Which situations require that the nurse report to an appropriate authority? Select all that apply.
- A. Client has a row of 3-inch circles down the back from 'cupping'
- B. Client is diagnosed with gonorrhea and requests not to report under the Health Insurance Portability and Accountability Act (HIPAA)
- C. RN thinks a teenage client’s signs are from abuse, but the health care provider does not
- D. RN thinks an elderly client’s signs are from abuse but the client denies this
- E. Syphilis is diagnosed in an 11-year-old who denies sexual activity
Correct Answer: B,C,D,E
Rationale: Gonorrhea (B) and syphilis (E) are reportable diseases, regardless of HIPAA. Suspected abuse in a teenager (C) or elderly client (D) mandates reporting, despite provider or client denial. Cupping (A) is a cultural practice, not abuse.

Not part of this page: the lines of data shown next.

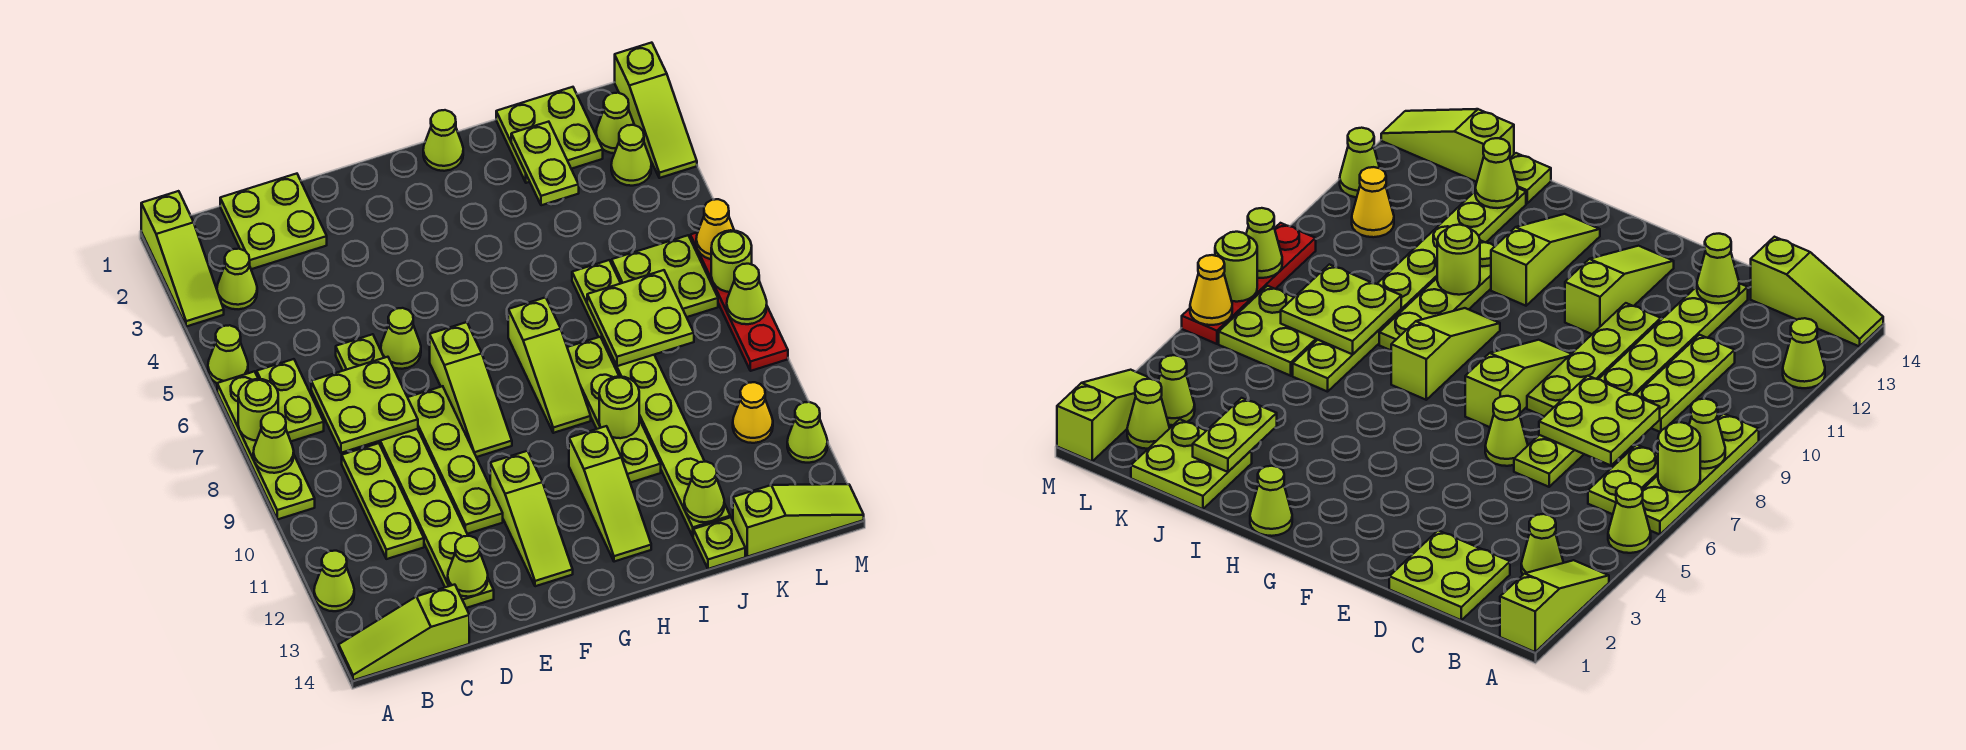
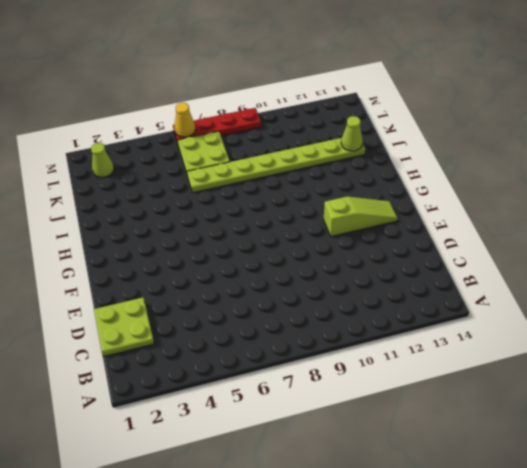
none -> lime 1x3 slope [141,191,224,327]
none -> lime 1x1 cone [208,325,248,383]
none -> lime 1x4 plate [217,371,315,520]
none -> lime 1x1 cone [314,551,354,611]

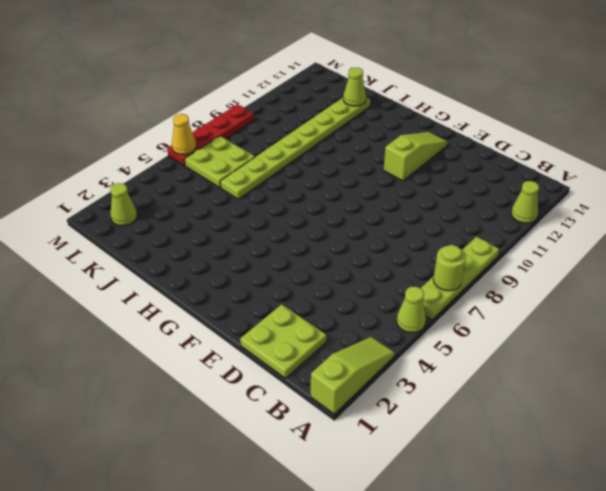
none -> lime 1x3 slope [339,585,469,680]
none -> lime 1x1 cone [217,249,257,309]
none -> lime 1x2 plate [257,359,324,441]
none -> lime 1x3 plate [342,443,424,559]

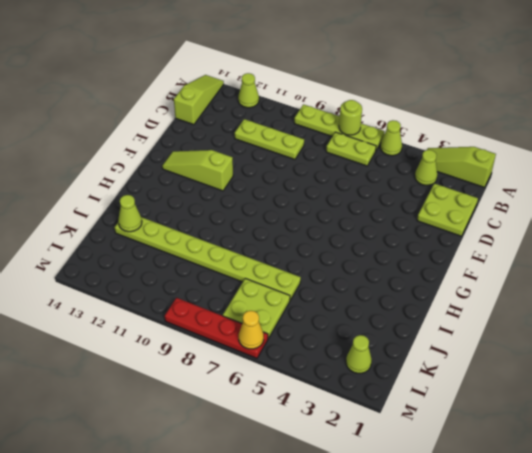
none -> lime 1x8 plate [336,334,494,608]
none -> lime 1x1 cone [381,308,421,369]
none -> lime 1x4 plate [408,386,503,534]
none -> lime 1x3 slope [430,322,512,457]

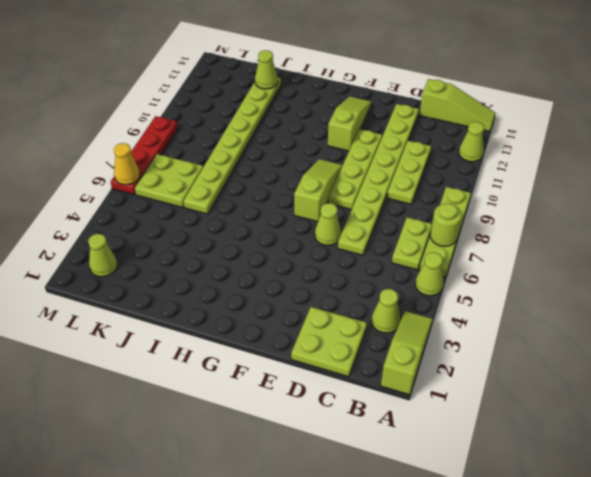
none -> lime 1x1 cone [423,110,463,171]
none -> lime 1x3 slope [508,297,591,433]
none -> lime 1x3 slope [569,426,651,562]
none -> lime 1x4 plate [567,337,661,483]

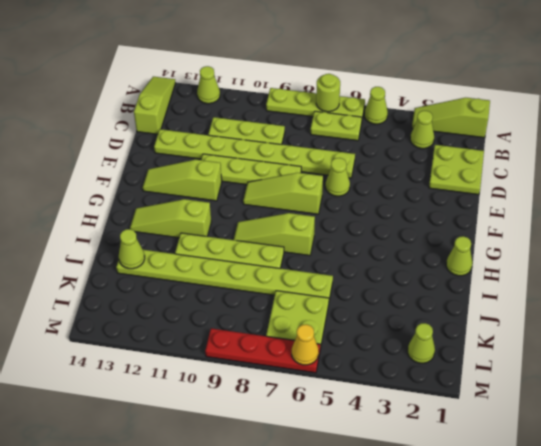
none -> lime 2x2 plate [496,87,603,183]
none -> lime 1x1 plate [693,517,745,569]
none -> lime 1x3 slope [733,484,864,557]
none -> lime 1x1 cone [611,125,651,186]

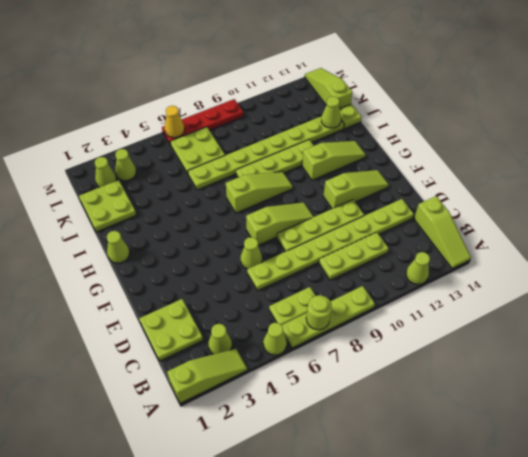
none -> yellow 1x1 cone [733,382,773,443]
none -> lime 1x3 slope [615,43,697,178]
none -> lime 1x1 cone [787,402,828,463]
none -> lime 1x1 cone [253,412,294,473]

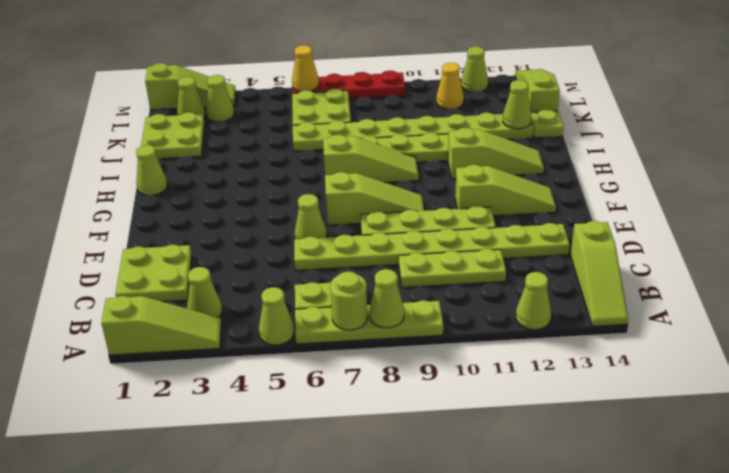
none -> lime 2x2 plate [311,357,418,453]
none -> lime 1x1 cone [448,536,488,597]
none -> lime 1x1 round brick [599,376,639,438]
none -> lime 1x2 plate [511,122,579,205]

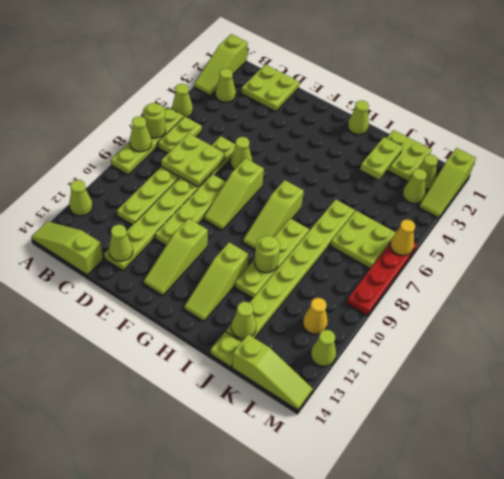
none -> lime 2x2 plate [587,270,694,366]
none -> lime 1x1 round brick [711,230,752,292]
none -> lime 1x1 cone [727,264,767,324]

A 1-year-old boy is hospitalized for a fractured femur. There is a PRN order for pain medication. What is the best way to assess the child for pain?
- A. Ask the parent who is present if the child appears to be in pain.
- B. Observe the child's behavior carefully.
- C. Ask the child where it hurts and how badly it hurts.
- D. Have the child look at pictures of faces and select the one that best describes how he feels right now.
Correct Answer: B
Rationale: A 1-year-old cannot verbalize pain; observing behavior (e.g., crying, guarding) is the most reliable pain assessment method.
Which instruction should be given to a client taking Lugol's solution prior to a thyroidectomy?
- A. Take at bedtime.
- B. Take the medication with juice.
- C. Report changes in appetite.
- D. Avoid the sunshine while taking the medication.
Correct Answer: B
Rationale: Lugol's solution (iodine) should be taken with juice to mask its taste and reduce gastric irritation. Taking it at bedtime , reporting appetite changes , or avoiding sunshine are not specific to this medication.